During a joint tax classification hearing with Chief Assessor Meredith Stone and the Board of Assessors, selectmen voted for a single tax rate for all classes of property.
The purpose of the annual hearing is to allow town officials to shift the tax burden between property categories if they choose.
The four categories of property in town are residential along with commercial, industrial and personal — also referred to as CIP. Some 97.3% of West Newbury properties fall in the residential/open space category, while CIP properties make up 2.7%.
Assessors favor taxing all types of property at the same rate because the benefit of varied rates to residential properties is minimal but would likely slow the development of big business in West Newbury and possibly drive smaller businesses from town.
“A shift would increase business taxes and provide no relief for residential taxes,” the assessors contended.
The tax rate comprises several elements — total taxable real estate and personal property, Town Meeting appropriations, state aid, town revenues, expenditures, new growth; debt exclusions, which result in temporary tax increases; and Proposition 2½ overrides, which are permanent increases.
Selectmen also rejected an open space discount of up to 25% because assessors determined it would — in reality — benefit neither the town nor taxpayers.
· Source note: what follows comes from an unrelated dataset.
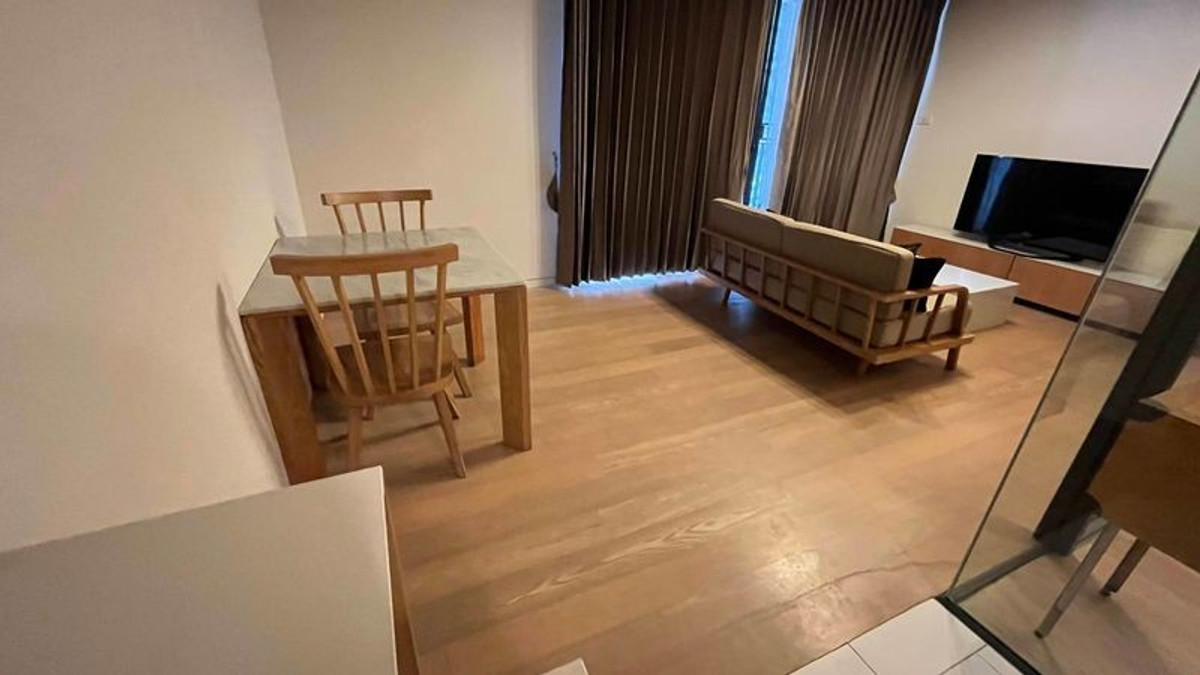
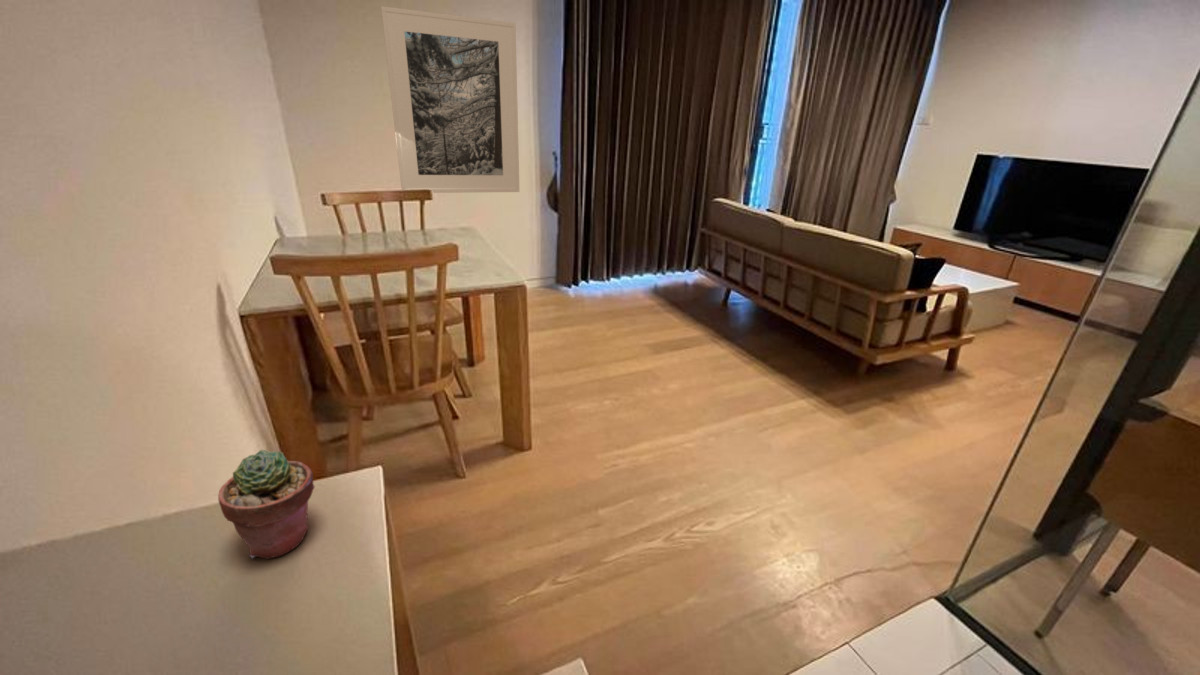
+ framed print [380,5,520,194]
+ potted succulent [217,449,316,560]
They rejected a residential exemption of up to 20% for owner-occupied residential properties.
The exemption is aimed at shifting the tax burden from less-expensive properties by pushing it onto higher-valued residential and nonresidential properties.
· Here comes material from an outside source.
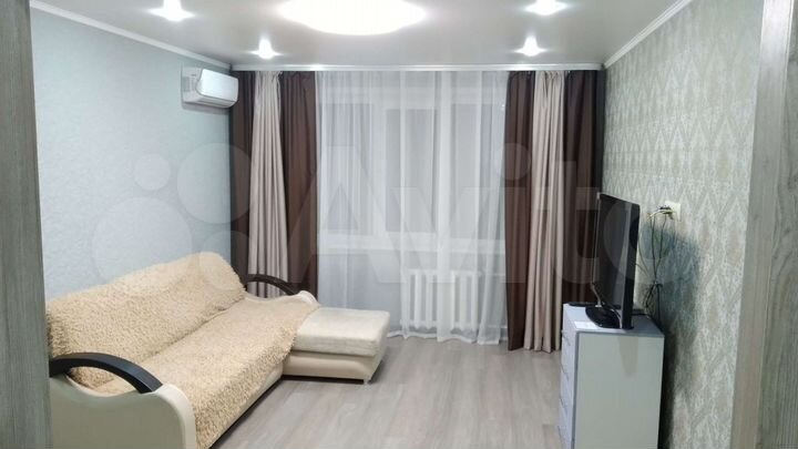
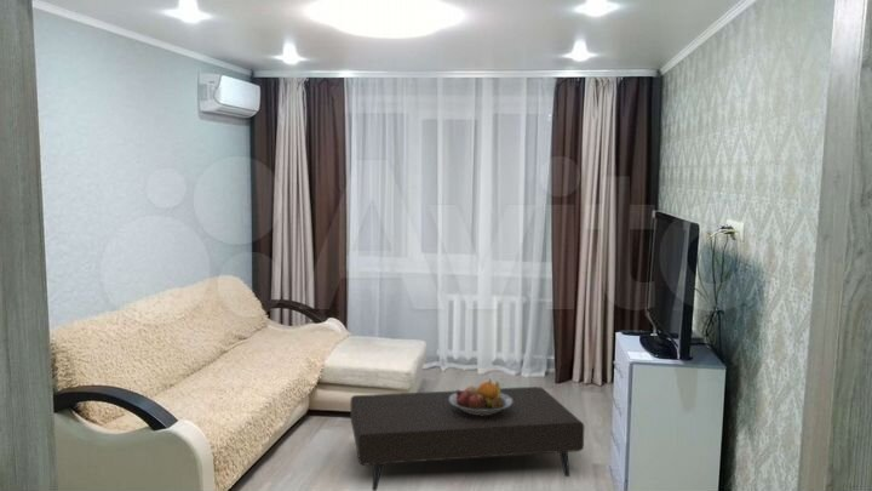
+ coffee table [350,384,585,491]
+ fruit bowl [449,378,512,416]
“Benefits would be to communities with a high number of vacation homes or nonowner-occupied properties,” assessors explained.
The tax board also advised against a second exemption offered to benefit small commercial properties.
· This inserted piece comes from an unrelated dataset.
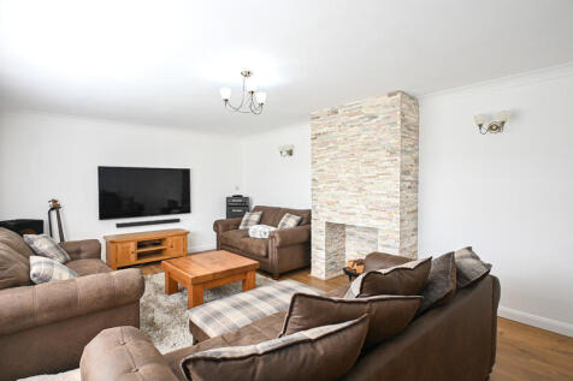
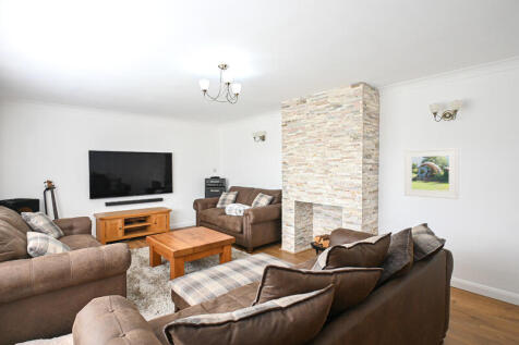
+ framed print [403,147,460,200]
The 10% exemption would only benefit commercial properties, but the industrial class would still have to share the tax burden, assessors noted.
The owner of the property — not the business occupying the site — would receive the tax benefits and the process to qualify is “time consuming and cumbersome,” they added.
Stone reported that the average tax bill for next fiscal year would increase by approximately $50.47 with the average home rising just over 1.02% in assessed value.
To offset the increase in value and stay within Proposition 2½, the tax rate would drop from $14.57 per $1,000 of valuation to $14.42, she said.
The average tax bill is expected to be $8,351 for a property valued at $579,142, compared to last year when the tax bill was $8,300 on the average home valued at $569,716.
Assessor Tom Atwood noted it was “a good year” for new growth in town. This year’s new growth was $143,000 as compared to an average of $110,000 annually in recent years.
“New growth is the increase in property values due to new construction, improvements to properties, subdivisions, new condominiums, and the return of exempt property to the tax rolls,” assessors stated.
By adding the new growth number to the levy limit, the town’s taxing capacity increases.